__Problem to work on__:
An exact restatement of the data is required, with the images omitted.

__Stored data entries__:
=== Begin Enclosure ===

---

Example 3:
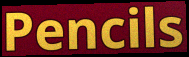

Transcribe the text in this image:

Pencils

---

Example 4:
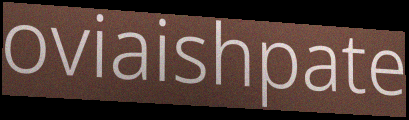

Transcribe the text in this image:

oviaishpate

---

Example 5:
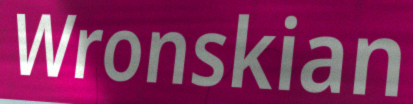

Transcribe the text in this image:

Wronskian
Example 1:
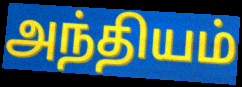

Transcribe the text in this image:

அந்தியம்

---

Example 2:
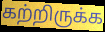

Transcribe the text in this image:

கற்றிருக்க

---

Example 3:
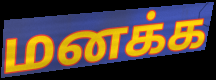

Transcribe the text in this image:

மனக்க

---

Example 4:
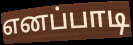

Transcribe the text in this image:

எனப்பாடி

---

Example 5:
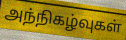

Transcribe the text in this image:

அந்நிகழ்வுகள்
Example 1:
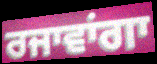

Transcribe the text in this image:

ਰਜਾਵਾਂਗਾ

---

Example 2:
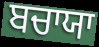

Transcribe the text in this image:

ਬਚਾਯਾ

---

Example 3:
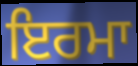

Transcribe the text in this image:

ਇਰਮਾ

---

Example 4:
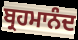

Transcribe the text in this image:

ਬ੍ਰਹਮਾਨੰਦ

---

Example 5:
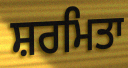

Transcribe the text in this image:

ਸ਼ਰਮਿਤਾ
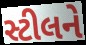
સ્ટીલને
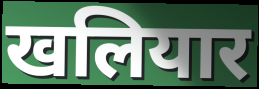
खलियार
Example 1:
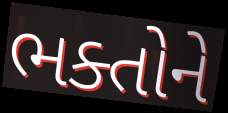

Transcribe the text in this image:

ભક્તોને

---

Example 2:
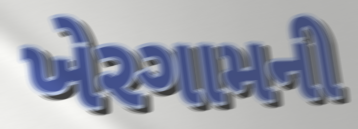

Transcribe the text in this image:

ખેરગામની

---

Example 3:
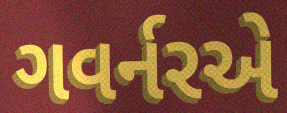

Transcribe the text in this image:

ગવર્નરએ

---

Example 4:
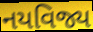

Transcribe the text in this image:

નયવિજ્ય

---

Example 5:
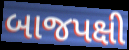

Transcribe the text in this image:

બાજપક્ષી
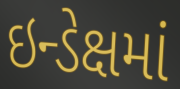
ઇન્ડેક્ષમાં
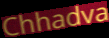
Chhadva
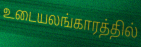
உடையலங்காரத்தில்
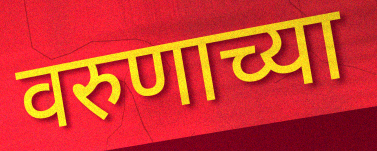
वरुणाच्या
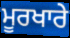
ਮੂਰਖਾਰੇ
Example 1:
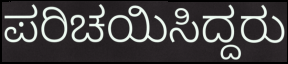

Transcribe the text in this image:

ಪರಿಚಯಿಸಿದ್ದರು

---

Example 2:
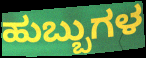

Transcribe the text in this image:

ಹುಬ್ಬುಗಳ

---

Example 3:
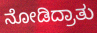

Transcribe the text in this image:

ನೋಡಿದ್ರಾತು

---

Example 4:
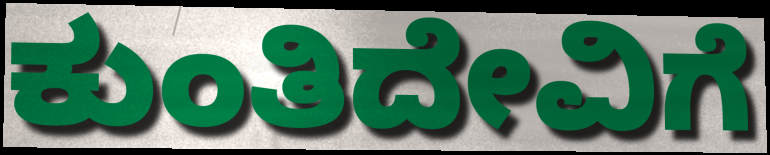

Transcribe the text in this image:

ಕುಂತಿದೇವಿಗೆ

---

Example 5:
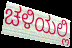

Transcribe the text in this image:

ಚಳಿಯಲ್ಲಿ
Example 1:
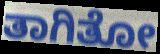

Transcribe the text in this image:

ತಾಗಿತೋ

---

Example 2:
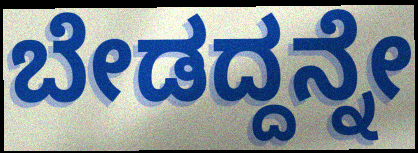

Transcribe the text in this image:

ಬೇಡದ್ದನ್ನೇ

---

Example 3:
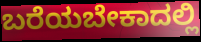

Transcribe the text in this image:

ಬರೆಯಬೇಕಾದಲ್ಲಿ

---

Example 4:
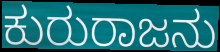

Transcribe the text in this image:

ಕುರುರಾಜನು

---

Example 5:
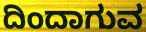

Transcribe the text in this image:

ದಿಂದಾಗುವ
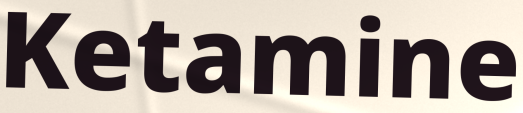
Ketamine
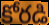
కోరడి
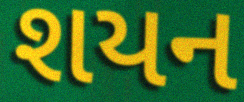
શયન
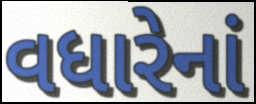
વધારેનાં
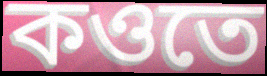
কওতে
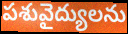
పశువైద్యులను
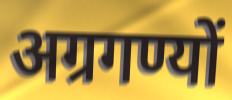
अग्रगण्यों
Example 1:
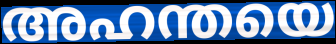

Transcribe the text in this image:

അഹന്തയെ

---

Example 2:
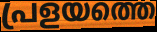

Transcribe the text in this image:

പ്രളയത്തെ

=== End Enclosure ===

__Answer to the exercise__:
---

Example 3:

Transcribe the text in this image:

Pencils

---

Example 4:

Transcribe the text in this image:

oviaishpate

---

Example 5:

Transcribe the text in this image:

Wronskian
Example 1:

Transcribe the text in this image:

அந்தியம்

---

Example 2:

Transcribe the text in this image:

கற்றிருக்க

---

Example 3:

Transcribe the text in this image:

மனக்க

---

Example 4:

Transcribe the text in this image:

எனப்பாடி

---

Example 5:

Transcribe the text in this image:

அந்நிகழ்வுகள்
Example 1:

Transcribe the text in this image:

ਰਜਾਵਾਂਗਾ

---

Example 2:

Transcribe the text in this image:

ਬਚਾਯਾ

---

Example 3:

Transcribe the text in this image:

ਇਰਮਾ

---

Example 4:

Transcribe the text in this image:

ਬ੍ਰਹਮਾਨੰਦ

---

Example 5:

Transcribe the text in this image:

ਸ਼ਰਮਿਤਾ
સ્ટીલને
खलियार
Example 1:

Transcribe the text in this image:

ભક્તોને

---

Example 2:

Transcribe the text in this image:

ખેરગામની

---

Example 3:

Transcribe the text in this image:

ગવર્નરએ

---

Example 4:

Transcribe the text in this image:

નયવિજ્ય

---

Example 5:

Transcribe the text in this image:

બાજપક્ષી
ઇન્ડેક્ષમાં
Chhadva
உடையலங்காரத்தில்
वरुणाच्या
ਮੂਰਖਾਰੇ
Example 1:

Transcribe the text in this image:

ಪರಿಚಯಿಸಿದ್ದರು

---

Example 2:

Transcribe the text in this image:

ಹುಬ್ಬುಗಳ

---

Example 3:

Transcribe the text in this image:

ನೋಡಿದ್ರಾತು

---

Example 4:

Transcribe the text in this image:

ಕುಂತಿದೇವಿಗೆ

---

Example 5:

Transcribe the text in this image:

ಚಳಿಯಲ್ಲಿ
Example 1:

Transcribe the text in this image:

ತಾಗಿತೋ

---

Example 2:

Transcribe the text in this image:

ಬೇಡದ್ದನ್ನೇ

---

Example 3:

Transcribe the text in this image:

ಬರೆಯಬೇಕಾದಲ್ಲಿ

---

Example 4:

Transcribe the text in this image:

ಕುರುರಾಜನು

---

Example 5:

Transcribe the text in this image:

ದಿಂದಾಗುವ
Ketamine
కోరడి
શયન
વધારેનાં
কওতে
పశువైద్యులను
अग्रगण्यों
Example 1:

Transcribe the text in this image:

അഹന്തയെ

---

Example 2:

Transcribe the text in this image:

പ്രളയത്തെ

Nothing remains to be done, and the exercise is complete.